L’année 2024 marque une étape importante pour la filière biométhane. La production nationale a atteint 11,6 TWh injectés, contre 9,16 TWh un an plus tôt, soit une progression de près de 27 %. Dans le même temps, la consommation finale de gaz naturel poursuit sa baisse : 360 TWh en 2024, contre 380 TWh en 2023. Cette évolution simultanée dessine un signal très positif pour la transition énergétique : sobriété et efficacité d’un côté, montée en puissance des gaz renouvelables de l’autre.
Au total, la part du biométhane dans la consommation française passe de 2,4 % en 2023 à environ 3,2 % en 2024.
Dans un contexte où la PPE3 reste attendue pour donner une visibilité pluriannuelle à la filière, et où 2024 marque le lancement opérationnel du dispositif CPB, il est intéressant d’observer comment cette dynamique se manifeste localement. Les écarts entre départements sont significatifs : certains affichent plus de 20 % de biométhane dans leur consommation, tandis que d’autres restent encore presque vierges de production.

Part de biométhane dans la consommation finale de gaz en 2024, par département. Sources : données Odré 2024 – traitement CH4.bio.
Les territoires les plus avancés
L’analyse départementale révèle un groupe de plus en plus large de territoires dépassant les 10 % de biométhane dans leur consommation. L’Orne, les Ardennes, l’Aube ou encore la Haute-Marne restent en tête, avec des parts impressionnantes qui s’expliquent par une combinaison de projets historiques, de mobilisation locale et d’acteurs moteurs.
D’autres départements connaissent une progression notable en 2024, comme l’Eure-et-Loir, la Vendée, les Deux-Sèvres, la Marne, la Côtes-d’Armor ou encore la Mayenne. Ces territoires ont consolidé leurs installations existantes ou mis en service de nouveaux projets, faisant nettement progresser leur part relative.

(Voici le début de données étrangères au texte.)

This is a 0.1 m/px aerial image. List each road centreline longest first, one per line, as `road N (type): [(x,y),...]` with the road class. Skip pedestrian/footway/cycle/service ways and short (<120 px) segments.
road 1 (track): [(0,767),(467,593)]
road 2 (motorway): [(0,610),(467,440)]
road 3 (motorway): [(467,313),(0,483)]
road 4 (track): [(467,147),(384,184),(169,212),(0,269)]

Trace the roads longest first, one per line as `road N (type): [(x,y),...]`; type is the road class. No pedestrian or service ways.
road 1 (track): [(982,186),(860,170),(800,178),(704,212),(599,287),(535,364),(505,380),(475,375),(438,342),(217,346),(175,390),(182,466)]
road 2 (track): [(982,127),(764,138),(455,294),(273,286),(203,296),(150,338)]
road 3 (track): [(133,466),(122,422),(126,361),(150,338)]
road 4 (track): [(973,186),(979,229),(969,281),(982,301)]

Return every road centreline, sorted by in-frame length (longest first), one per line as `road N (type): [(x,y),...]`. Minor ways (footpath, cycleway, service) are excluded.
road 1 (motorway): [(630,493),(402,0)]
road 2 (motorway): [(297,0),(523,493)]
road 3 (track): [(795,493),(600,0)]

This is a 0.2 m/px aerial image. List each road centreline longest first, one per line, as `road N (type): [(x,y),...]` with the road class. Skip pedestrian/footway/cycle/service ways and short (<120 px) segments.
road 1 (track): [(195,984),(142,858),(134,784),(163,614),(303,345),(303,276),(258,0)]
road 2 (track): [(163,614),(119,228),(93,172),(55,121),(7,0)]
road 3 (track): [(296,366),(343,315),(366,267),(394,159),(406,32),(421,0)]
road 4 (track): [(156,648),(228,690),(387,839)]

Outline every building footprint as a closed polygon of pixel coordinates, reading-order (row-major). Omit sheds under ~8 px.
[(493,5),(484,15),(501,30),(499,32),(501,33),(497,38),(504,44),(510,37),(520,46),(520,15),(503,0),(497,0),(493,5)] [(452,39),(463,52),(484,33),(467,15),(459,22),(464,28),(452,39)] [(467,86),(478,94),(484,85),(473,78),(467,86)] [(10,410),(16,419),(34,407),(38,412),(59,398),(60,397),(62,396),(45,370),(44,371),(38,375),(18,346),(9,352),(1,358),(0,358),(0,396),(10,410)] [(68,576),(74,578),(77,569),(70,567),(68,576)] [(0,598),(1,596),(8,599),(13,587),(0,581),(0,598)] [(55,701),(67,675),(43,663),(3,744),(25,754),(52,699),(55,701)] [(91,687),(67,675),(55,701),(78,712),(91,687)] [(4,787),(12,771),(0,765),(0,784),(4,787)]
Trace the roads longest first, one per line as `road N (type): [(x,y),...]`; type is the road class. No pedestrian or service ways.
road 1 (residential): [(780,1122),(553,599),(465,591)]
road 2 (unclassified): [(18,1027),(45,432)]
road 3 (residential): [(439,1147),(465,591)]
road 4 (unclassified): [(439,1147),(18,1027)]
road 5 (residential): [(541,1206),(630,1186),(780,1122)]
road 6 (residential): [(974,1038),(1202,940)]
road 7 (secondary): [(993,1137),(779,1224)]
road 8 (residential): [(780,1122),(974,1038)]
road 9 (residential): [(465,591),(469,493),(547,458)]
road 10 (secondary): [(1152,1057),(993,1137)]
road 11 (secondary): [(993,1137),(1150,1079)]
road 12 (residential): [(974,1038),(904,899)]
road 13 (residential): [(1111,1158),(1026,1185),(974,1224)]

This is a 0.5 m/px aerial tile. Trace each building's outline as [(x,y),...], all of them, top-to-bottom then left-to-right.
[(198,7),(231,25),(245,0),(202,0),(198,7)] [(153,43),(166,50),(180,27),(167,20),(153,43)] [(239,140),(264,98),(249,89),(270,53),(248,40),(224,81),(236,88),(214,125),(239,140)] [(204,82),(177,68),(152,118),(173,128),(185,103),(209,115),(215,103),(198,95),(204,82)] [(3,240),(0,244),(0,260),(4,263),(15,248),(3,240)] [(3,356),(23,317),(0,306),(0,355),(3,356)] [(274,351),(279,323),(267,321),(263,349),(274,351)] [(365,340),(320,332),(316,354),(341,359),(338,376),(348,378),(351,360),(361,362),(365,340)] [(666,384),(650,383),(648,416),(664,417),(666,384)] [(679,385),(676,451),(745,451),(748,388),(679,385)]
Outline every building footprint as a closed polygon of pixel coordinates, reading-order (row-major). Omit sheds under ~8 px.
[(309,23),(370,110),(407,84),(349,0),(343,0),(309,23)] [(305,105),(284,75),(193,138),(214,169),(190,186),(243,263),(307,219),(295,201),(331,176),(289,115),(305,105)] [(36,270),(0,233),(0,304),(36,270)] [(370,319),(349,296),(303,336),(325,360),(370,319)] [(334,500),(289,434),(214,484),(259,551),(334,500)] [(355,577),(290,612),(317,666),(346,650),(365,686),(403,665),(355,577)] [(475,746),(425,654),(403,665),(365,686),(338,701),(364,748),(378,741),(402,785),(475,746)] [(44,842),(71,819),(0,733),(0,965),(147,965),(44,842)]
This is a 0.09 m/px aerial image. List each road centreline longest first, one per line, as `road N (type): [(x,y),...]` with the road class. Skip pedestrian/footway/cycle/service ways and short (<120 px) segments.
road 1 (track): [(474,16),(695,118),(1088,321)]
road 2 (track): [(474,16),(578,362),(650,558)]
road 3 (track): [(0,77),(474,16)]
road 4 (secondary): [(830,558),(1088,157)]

En parallèle, plusieurs grands départements très consommateurs restent mécaniquement sous la barre des 1 %, ce qui ne reflète pas nécessairement un manque de projets, mais met en évidence la nécessité d’un travail plus poussé de concertation locale, de pédagogie auprès des acteurs territoriaux et de mise en avant des externalités positives de la méthanisation : gestion des effluents, réduction des engrais minéraux, souveraineté énergétique ou encore création de valeur agricole.
Dans ces territoires, la montée en puissance du biométhane dépendra aussi d’une volonté politique claire, capable de soutenir des projets structurants et de mobiliser l’ensemble des acteurs autour d’une trajectoire commune.
Le Top 10 des départements en 2024
Les données de l’année positionnent l’Orne en tête avec 25,8 % de biométhane dans sa consommation, suivie des Ardennes (21,9 %), de l’Aube (21,8 %), de la Haute-Marne (17,0 %) et du Cher (13,7 %). La Seine-et-Marne, les Deux-Sèvres, la Haute-Saône, l’Oise et la Vendée complètent ce Top 10.
Ces niveaux témoignent de l’existence de territoires véritablement moteurs, où les producteurs travaillent ensemble, où les structures d’accompagnement sont actives et où la méthanisation s’inscrit dans une dynamique territoriale assumée.
Pourquoi de tels écarts ?
Les différences observées d’un département à l’autre peuvent s’expliquer par la structure de la consommation locale, par l’historique de développement des projets, mais aussi par le niveau d’organisation de la filière sur le terrain. Là où les acteurs se concertent, se coordonnent et mutualisent leurs réflexions, la trajectoire est nettement plus favorable.
De nombreuses coopérations entre exploitants se renforcent aussi via des réseaux comme l’AAMF et les associations régionales, qui jouent un rôle déterminant dans la circulation des bonnes pratiques, l’assistance technique ou la maîtrise des flux logistiques.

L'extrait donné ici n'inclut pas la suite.